A list of damage claims filed with the city is included in the weekly packets provided to staff, the mayor and City Council members. The Craigs’ claims were not included in the June 13 or June 20 packets. The council has been on recess since. The Star-Telegram obtained the claims through a public information request.
On each claim, the women, who are black, briefly describe in narrative form what happened when officer William Martin, who is white, was dispatched to their home on Rock Garden Trail. Craig called police to resolve an alleged assault of her son “due to my son littering and not picking the trash up when he was asked to,” according to the claim.
Brea Hymond, who recorded the incident, said on her claim that she “watched my family be treated like criminals. I watched him assault my mother as well as my teenage minor sister. My family is permanently damaged from the actions of the Fort Worth Police Department.”
Craig wrote on her form, “My children and I were assaulted, falsely imprisoned, subject to extreme distress and overall constitutionally violated by Officer Martin as I attempted to resolve a matter involving my son and an adult neighbor. Since this incident my family is in fear of being watched and harassed due to the aggressive and unprofessional behavior of Officer Martin.”
The women and Craig’s son said they were not treated at a hospital or are currently being treated by a physician, according to the claims. In a January press conference, Crockett said Craig’s son had to be taken to an emergency room and was given pain medication.
Martin has served an unpaid 10-days suspension. He appealed the suspension and is awaiting a decision from an independent arbitrator following several days of testimony that addressed whether Martin used excessive force in his arrest of the women.
The case has sparked an outcry from the community, including some who have called for Martin and Police Chief Joel Fitzgerald to be fired. The City Council recently set up a task force on race and culture stemming from issues arising from the case.
In the last decade, the city has settled with only three people before they filed a lawsuit, including two connected to the Rainbow Lounge incident in 2009 totaling $440,000. In one case, Chad Gibson was awarded $400,000 after suffering a head injury during a controversial bar inspection by Fort Worth police and state agents.
In another 2009 incident, the city awarded $50,000 for injuries without going to court.
During that same 10-year period, Fort Worth has been sued 65 times in federal court on civil rights cases that are police-related and have involved charges of excess force and bad behavior, for example.
Of those, the city reached out-of-court settlements in 10 cases and won 44, while another 10 cases are still pending, according to city records. In one case, a lawsuit was filed but the city was never served.
The largest settlement, $2 million, came in the 2009 death of Michael Jacobs, a mentally-challenged man who died in a Taser-related incident.
Plaintiffs have also been awarded $203,401 in settlements, and in one case the city paid $69,000 in attorney fees.

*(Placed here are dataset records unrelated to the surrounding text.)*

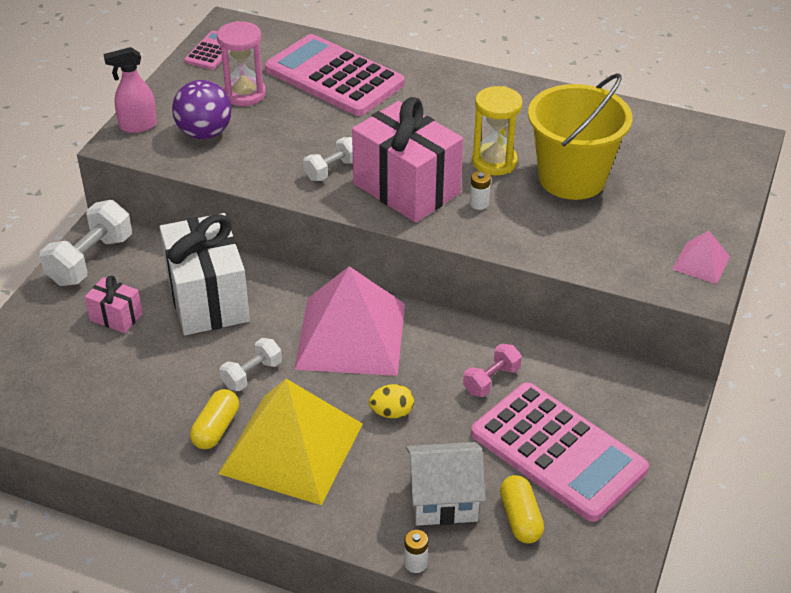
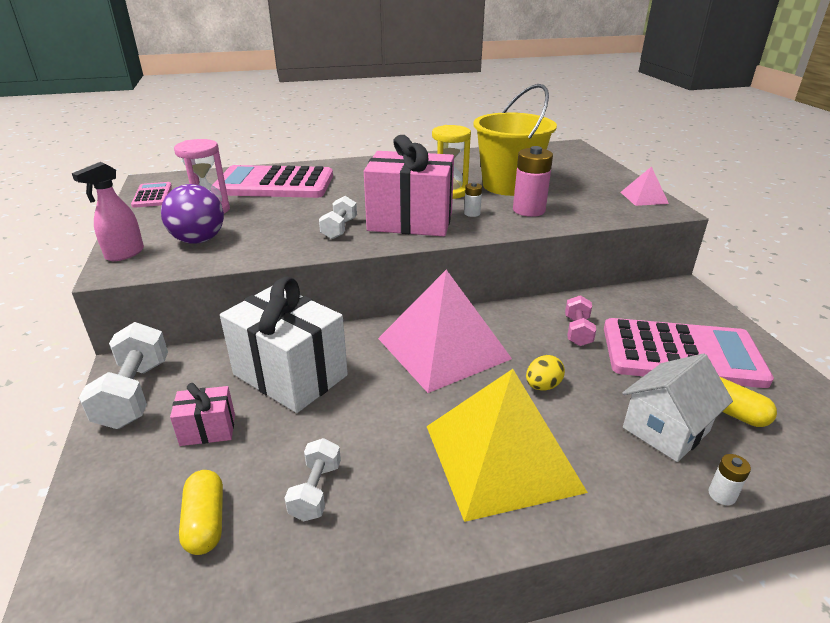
camera: 35 degrees left, 10 degrees down
(216, 428) = (414, 479): yellow capsule -> yellow capsule (205, 522)
(252, 374) = (396, 414): white dumbbell -> white dumbbell (316, 491)
(543, 224) = (528, 210): none -> pink battery

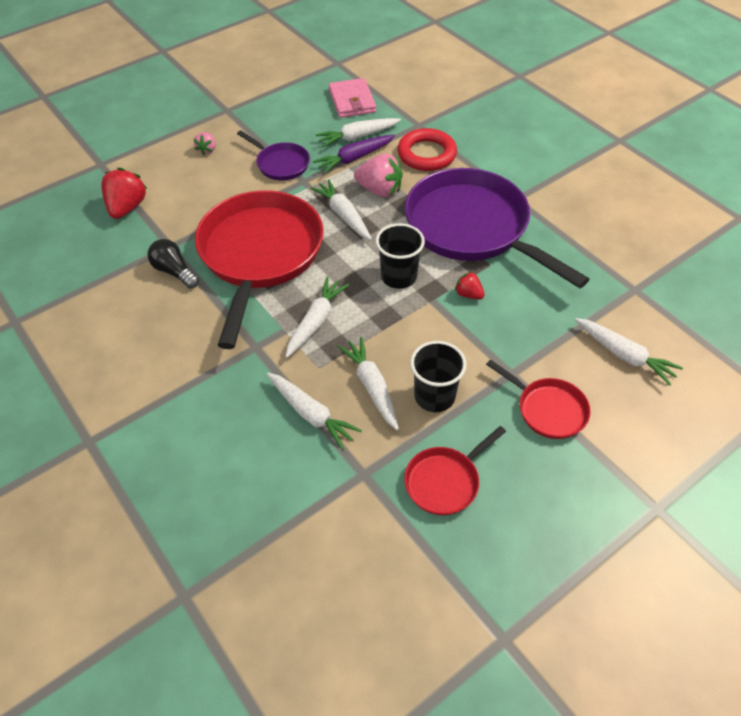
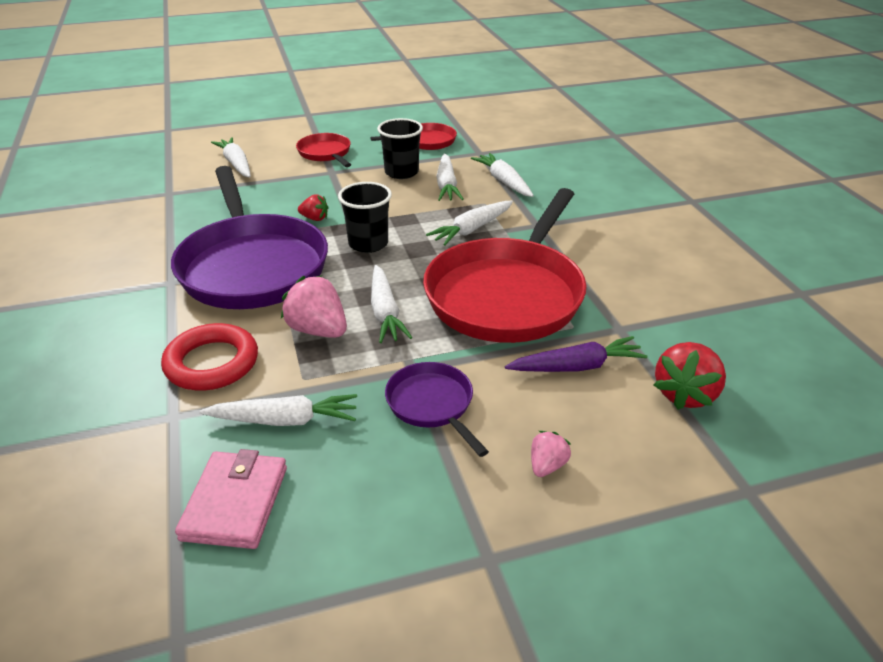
camera: 160 degrees left, 15 degrees down
(174, 271) = (614, 300): black light bulb -> none
(354, 158) = (316, 384): purple carrot -> purple carrot (576, 367)
(468, 294) = (315, 218): red strawberry -> red strawberry turned 45 degrees counterclockwise

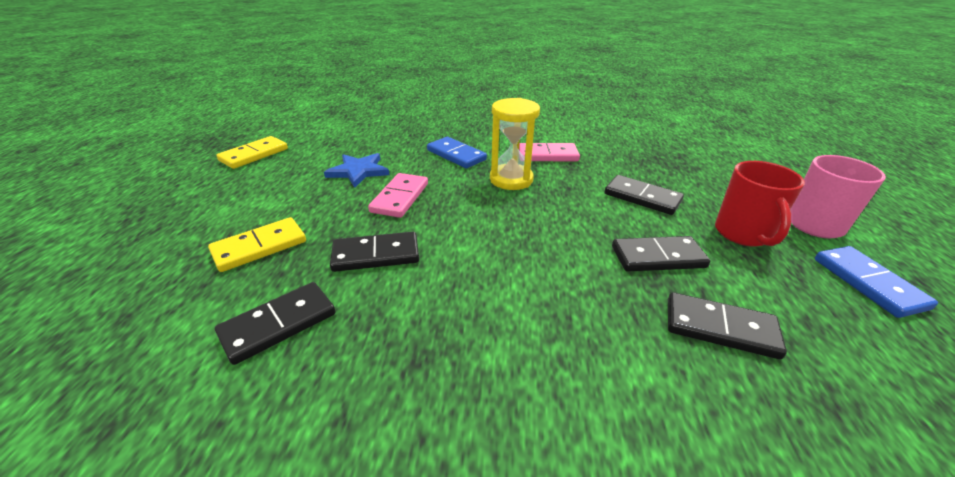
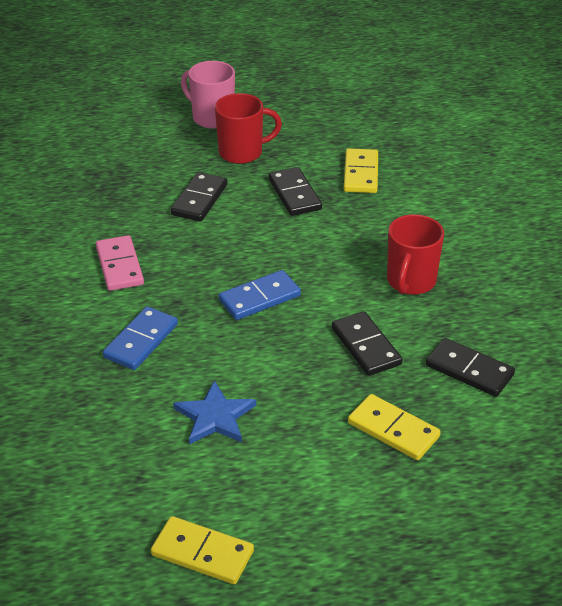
camera: 105 degrees left, 5 degrees up
(400, 198) = (263, 360): pink domino -> none
(460, 316) = (410, 282): none -> red mug
(511, 179) = (192, 286): yellow hourglass -> none
(720, 328) = (361, 174): black domino -> yellow domino
(868, 283) = (283, 112): blue domino -> blue domino (259, 298)

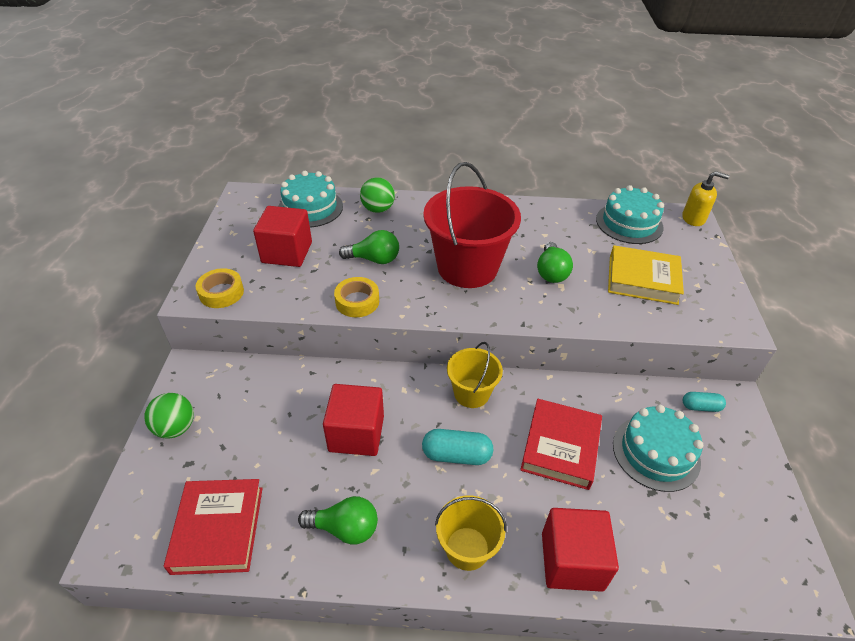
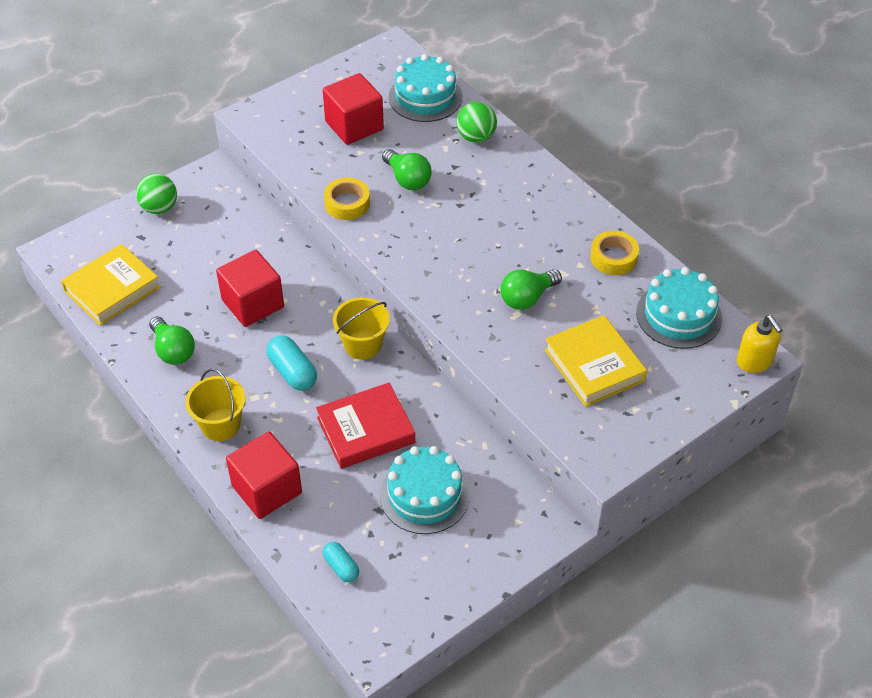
camera: 50 degrees right, 5 degrees up
(218, 529) = (112, 289): red book -> yellow book
(221, 293) = (270, 126): yellow tape -> yellow tape (613, 257)
(467, 267) = (467, 241): red bucket -> none
(700, 407) = (514, 505): turquoise capsule -> turquoise capsule (341, 567)

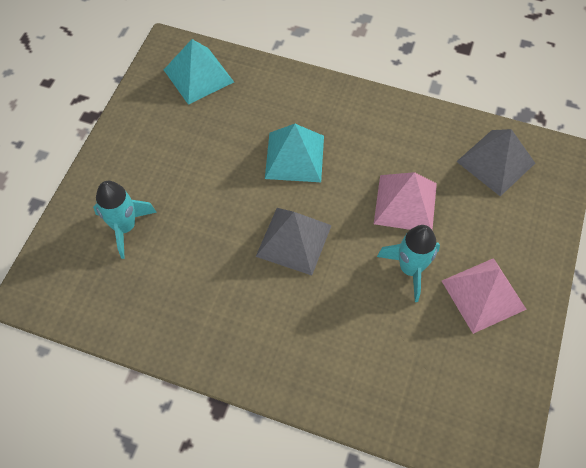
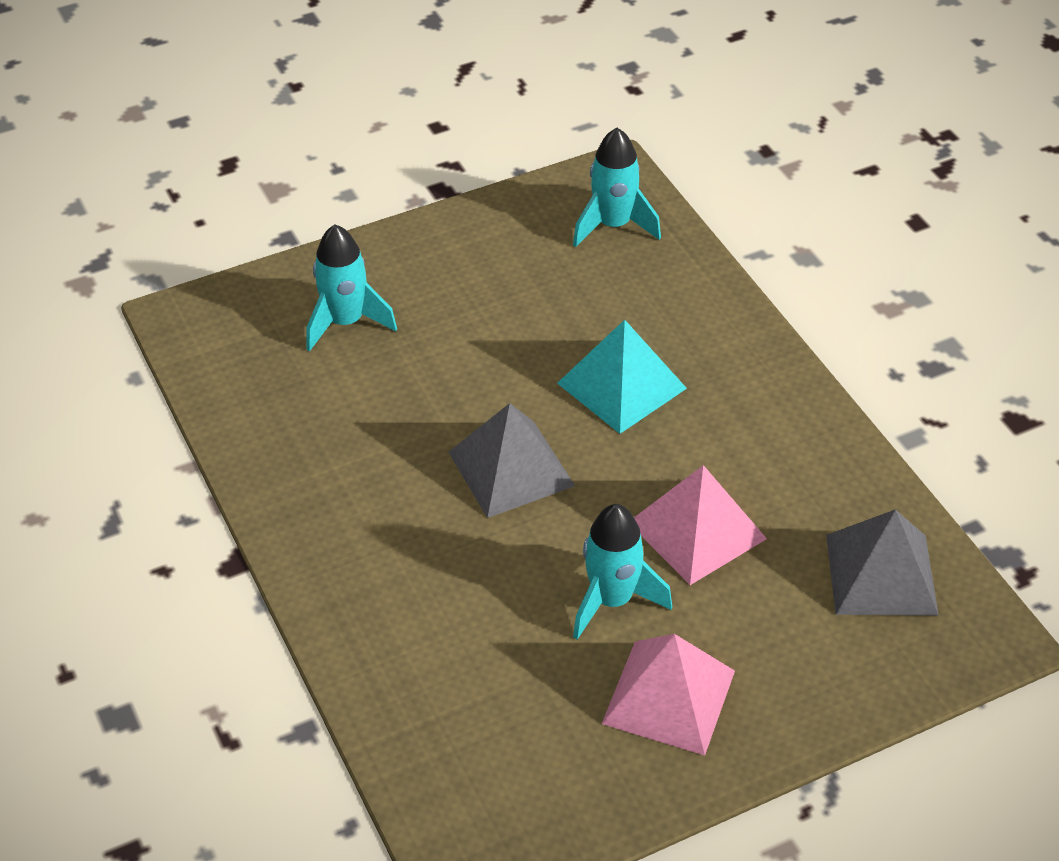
camera: 45 degrees right, 15 degrees down
(198, 75) = (613, 225): turquoise pyramid -> turquoise rocket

One of the pending cases is with Kathy Waller, whose husband, Jerry Waller, 72, was fatally shot by police in the garage of his Woodhaven home in 2014. Waller was shot multiple times by police who were investigating a burglary call at the wrong house. The officers in the case were not indicted.
The most recent case was filed by Robby Trevino, the father of a 25-year-old Springtown woman who alleges police did not take her to the hospital when she said she was having a seizure.
This story contains information from the Star-Telegram archives.